Task objective: Please restate the data word for word.

Data in this exercise:
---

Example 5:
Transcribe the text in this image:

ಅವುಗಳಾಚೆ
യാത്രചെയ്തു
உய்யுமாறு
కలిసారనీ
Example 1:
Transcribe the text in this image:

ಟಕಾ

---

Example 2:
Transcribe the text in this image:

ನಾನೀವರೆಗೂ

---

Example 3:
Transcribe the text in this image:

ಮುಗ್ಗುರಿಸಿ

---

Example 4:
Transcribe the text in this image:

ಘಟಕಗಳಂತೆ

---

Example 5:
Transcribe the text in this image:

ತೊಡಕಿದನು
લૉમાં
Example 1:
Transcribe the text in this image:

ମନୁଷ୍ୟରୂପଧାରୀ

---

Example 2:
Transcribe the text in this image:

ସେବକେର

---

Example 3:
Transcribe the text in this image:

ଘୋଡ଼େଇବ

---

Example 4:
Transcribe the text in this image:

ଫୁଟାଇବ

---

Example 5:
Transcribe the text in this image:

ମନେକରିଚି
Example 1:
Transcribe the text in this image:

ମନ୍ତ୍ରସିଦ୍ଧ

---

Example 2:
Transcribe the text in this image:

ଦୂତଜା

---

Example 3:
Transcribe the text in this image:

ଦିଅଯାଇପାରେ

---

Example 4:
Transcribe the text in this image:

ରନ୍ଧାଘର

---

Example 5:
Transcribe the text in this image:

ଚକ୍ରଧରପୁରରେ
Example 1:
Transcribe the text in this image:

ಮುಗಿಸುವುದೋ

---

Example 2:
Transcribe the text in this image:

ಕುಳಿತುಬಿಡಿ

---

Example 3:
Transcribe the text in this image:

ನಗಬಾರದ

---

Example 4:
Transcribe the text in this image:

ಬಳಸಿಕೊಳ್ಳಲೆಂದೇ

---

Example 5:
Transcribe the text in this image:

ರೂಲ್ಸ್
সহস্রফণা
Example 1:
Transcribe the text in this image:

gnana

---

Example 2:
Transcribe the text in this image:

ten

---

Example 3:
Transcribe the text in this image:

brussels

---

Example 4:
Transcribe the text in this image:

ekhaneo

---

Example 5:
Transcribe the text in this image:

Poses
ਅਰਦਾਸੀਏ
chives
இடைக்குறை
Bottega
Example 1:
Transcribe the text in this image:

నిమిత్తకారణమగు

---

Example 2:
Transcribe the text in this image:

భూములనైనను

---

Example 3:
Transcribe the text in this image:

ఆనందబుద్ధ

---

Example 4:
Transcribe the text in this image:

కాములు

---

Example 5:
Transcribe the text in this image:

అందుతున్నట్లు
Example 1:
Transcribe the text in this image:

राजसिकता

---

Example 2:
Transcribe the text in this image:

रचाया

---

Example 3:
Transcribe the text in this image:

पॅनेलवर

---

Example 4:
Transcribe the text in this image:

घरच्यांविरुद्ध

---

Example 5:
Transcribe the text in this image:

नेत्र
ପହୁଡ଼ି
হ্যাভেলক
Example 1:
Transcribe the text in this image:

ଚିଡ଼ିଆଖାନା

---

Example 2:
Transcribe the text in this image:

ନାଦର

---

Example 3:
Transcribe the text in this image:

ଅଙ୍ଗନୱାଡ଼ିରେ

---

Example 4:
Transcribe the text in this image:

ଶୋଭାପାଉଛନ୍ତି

Solution to the problem:
---

Example 5:
Transcribe the text in this image:

ಅವುಗಳಾಚೆ
യാത്രചെയ്തു
உய்யுமாறு
కలిసారనీ
Example 1:
Transcribe the text in this image:

ಟಕಾ

---

Example 2:
Transcribe the text in this image:

ನಾನೀವರೆಗೂ

---

Example 3:
Transcribe the text in this image:

ಮುಗ್ಗುರಿಸಿ

---

Example 4:
Transcribe the text in this image:

ಘಟಕಗಳಂತೆ

---

Example 5:
Transcribe the text in this image:

ತೊಡಕಿದನು
લૉમાં
Example 1:
Transcribe the text in this image:

ମନୁଷ୍ୟରୂପଧାରୀ

---

Example 2:
Transcribe the text in this image:

ସେବକେର

---

Example 3:
Transcribe the text in this image:

ଘୋଡ଼େଇବ

---

Example 4:
Transcribe the text in this image:

ଫୁଟାଇବ

---

Example 5:
Transcribe the text in this image:

ମନେକରିଚି
Example 1:
Transcribe the text in this image:

ମନ୍ତ୍ରସିଦ୍ଧ

---

Example 2:
Transcribe the text in this image:

ଦୂତଜା

---

Example 3:
Transcribe the text in this image:

ଦିଅଯାଇପାରେ

---

Example 4:
Transcribe the text in this image:

ରନ୍ଧାଘର

---

Example 5:
Transcribe the text in this image:

ଚକ୍ରଧରପୁରରେ
Example 1:
Transcribe the text in this image:

ಮುಗಿಸುವುದೋ

---

Example 2:
Transcribe the text in this image:

ಕುಳಿತುಬಿಡಿ

---

Example 3:
Transcribe the text in this image:

ನಗಬಾರದ

---

Example 4:
Transcribe the text in this image:

ಬಳಸಿಕೊಳ್ಳಲೆಂದೇ

---

Example 5:
Transcribe the text in this image:

ರೂಲ್ಸ್
সহস্রফণা
Example 1:
Transcribe the text in this image:

gnana

---

Example 2:
Transcribe the text in this image:

ten

---

Example 3:
Transcribe the text in this image:

brussels

---

Example 4:
Transcribe the text in this image:

ekhaneo

---

Example 5:
Transcribe the text in this image:

Poses
ਅਰਦਾਸੀਏ
chives
இடைக்குறை
Bottega
Example 1:
Transcribe the text in this image:

నిమిత్తకారణమగు

---

Example 2:
Transcribe the text in this image:

భూములనైనను

---

Example 3:
Transcribe the text in this image:

ఆనందబుద్ధ

---

Example 4:
Transcribe the text in this image:

కాములు

---

Example 5:
Transcribe the text in this image:

అందుతున్నట్లు
Example 1:
Transcribe the text in this image:

राजसिकता

---

Example 2:
Transcribe the text in this image:

रचाया

---

Example 3:
Transcribe the text in this image:

पॅनेलवर

---

Example 4:
Transcribe the text in this image:

घरच्यांविरुद्ध

---

Example 5:
Transcribe the text in this image:

नेत्र
ପହୁଡ଼ି
হ্যাভেলক
Example 1:
Transcribe the text in this image:

ଚିଡ଼ିଆଖାନା

---

Example 2:
Transcribe the text in this image:

ନାଦର

---

Example 3:
Transcribe the text in this image:

ଅଙ୍ଗନୱାଡ଼ିରେ

---

Example 4:
Transcribe the text in this image:

ଶୋଭାପାଉଛନ୍ତି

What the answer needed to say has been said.